House tax panel approves measure to exempt election servers’ honoraria from income tax; Salceda says tax exemption ‘reasonable’

The House Ways and Means Committee approved today a proposed unnumbered substitute bill to exempt election servers such as members of the Board of Election Inspectors (BEIs) from having their honoraria subjected to income and other withholding taxes. BEIs and other election personnel, typically public school teachers, are given allowances for serving in national and local elections under Republic Act No. 10756, or the Election Service Reform Act.

“My mother was a teacher for 43 years, so I support this measure. The cost is very reasonable, at around P56.8 million. It’s worth apprehending just one bigtime tax evader. It’s an easy choice,” Salceda said.

Salceda adds that he will be a principal sponsor of the substitute bill to the measures filed by Rep.

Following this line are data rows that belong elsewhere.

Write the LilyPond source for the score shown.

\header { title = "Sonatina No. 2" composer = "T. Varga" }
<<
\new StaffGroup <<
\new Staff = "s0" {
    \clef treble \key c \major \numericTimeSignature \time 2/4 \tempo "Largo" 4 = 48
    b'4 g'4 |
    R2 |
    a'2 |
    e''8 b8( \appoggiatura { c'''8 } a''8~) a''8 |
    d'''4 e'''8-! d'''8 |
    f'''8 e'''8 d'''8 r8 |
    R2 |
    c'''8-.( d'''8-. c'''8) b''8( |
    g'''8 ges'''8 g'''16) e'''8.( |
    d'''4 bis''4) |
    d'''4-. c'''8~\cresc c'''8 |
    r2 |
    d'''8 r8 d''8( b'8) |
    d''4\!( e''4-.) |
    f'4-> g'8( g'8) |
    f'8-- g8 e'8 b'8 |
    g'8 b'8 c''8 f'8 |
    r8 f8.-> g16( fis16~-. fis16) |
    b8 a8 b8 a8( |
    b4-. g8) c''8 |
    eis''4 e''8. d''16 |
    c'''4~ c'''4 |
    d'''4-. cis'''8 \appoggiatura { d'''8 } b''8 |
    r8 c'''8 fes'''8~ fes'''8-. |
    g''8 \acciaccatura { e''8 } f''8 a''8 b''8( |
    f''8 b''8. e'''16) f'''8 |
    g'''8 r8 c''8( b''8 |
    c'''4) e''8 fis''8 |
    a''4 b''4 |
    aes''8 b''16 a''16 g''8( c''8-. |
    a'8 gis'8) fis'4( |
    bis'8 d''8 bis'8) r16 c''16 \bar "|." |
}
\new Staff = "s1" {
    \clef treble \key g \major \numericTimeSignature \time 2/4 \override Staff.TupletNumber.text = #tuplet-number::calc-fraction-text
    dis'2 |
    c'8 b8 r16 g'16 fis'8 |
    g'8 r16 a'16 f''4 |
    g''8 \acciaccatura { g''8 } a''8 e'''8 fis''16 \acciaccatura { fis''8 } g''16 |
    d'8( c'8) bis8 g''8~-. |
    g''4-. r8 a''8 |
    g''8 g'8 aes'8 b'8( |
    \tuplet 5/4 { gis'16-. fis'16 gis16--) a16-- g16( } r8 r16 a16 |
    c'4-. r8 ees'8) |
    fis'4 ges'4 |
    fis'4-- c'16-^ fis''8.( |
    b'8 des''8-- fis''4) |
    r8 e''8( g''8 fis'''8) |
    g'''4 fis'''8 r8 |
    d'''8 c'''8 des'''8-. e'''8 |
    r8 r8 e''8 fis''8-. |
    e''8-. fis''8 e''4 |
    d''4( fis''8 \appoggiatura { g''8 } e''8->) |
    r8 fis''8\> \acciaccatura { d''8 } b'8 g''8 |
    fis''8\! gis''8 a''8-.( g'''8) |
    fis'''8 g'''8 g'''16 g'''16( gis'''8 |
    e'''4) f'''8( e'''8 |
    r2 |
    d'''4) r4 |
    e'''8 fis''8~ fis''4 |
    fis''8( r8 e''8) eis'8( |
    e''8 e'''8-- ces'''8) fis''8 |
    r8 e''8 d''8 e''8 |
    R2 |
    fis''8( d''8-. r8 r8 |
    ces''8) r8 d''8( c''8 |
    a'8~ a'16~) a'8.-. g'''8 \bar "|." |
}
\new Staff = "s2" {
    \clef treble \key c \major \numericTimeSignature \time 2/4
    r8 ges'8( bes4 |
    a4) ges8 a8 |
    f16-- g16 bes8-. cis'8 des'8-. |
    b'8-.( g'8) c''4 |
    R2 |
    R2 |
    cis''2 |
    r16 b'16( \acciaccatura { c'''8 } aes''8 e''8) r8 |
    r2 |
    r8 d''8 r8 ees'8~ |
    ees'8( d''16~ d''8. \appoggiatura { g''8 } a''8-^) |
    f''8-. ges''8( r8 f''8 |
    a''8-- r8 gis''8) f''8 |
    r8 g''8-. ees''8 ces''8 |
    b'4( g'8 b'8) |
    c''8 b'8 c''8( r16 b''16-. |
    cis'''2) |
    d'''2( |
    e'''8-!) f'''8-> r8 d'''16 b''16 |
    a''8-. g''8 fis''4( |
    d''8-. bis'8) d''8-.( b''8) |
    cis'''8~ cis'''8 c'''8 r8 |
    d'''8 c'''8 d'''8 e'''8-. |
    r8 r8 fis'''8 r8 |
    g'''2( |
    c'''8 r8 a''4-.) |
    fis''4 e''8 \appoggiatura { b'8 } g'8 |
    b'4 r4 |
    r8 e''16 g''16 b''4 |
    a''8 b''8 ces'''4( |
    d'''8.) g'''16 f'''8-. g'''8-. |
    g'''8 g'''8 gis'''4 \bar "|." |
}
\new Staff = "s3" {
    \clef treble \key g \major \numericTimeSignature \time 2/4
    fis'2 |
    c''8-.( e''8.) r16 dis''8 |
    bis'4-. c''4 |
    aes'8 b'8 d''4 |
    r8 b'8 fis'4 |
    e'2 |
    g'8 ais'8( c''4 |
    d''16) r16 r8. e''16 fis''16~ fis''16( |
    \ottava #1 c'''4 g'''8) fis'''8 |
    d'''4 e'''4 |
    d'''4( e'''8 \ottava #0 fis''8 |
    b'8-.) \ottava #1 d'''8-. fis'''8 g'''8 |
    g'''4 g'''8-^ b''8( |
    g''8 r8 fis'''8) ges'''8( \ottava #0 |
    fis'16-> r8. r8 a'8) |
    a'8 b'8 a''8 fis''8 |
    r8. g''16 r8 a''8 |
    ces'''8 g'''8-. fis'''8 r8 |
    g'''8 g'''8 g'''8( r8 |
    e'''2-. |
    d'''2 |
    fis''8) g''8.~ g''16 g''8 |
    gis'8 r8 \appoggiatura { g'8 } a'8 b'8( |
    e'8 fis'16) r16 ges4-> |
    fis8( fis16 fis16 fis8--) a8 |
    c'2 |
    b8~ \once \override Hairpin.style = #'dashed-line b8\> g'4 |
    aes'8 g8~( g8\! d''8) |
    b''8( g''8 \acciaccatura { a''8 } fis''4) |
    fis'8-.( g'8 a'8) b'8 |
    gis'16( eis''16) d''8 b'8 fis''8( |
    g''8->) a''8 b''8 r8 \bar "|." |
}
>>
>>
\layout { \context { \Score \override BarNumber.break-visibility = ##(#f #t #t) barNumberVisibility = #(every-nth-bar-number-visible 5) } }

France Castro and Rep. Lloren Cuaresma.

“As part of the House leadership team, I will be help defend this bill so that the House can fast-track this in time for the 2022 elections,” Salceda said.

According to data from the Commission on Elections (Comelec), taxes withheld for the 2019 National and Local Elections amounted to P56.8 million.

“Considering both the risks election workers take, the relatively small size of their compensation for such an important function, and the reasonableness of the tax foregone, this proposal does not pose serious threats to our revenue strength,” Salceda said.

“As the proposals have similar goals, the Committee is inclined to prepare a Substitute Bill for the two measures,” Salceda added.

The Substitute Bill will have a proviso that amends the National Internal Revenue Code of 1997, as amended, to exclude election-related honoraria and allowances from the computation of gross income.

The bill specifically notes “honoraria, travel allowance, and such other benefits as may be granted by the Commission on Elections (Comelec) to persons rendering election service pursuant to Section 4 of Republic Act No. 10756, otherwise known as the Election Service Reform Act” from Section 32 of the tax code.

“It’s a very low-cost measure that will help election servers breathe a little easier. The decision to approve it was simple and easy,” Salceda said.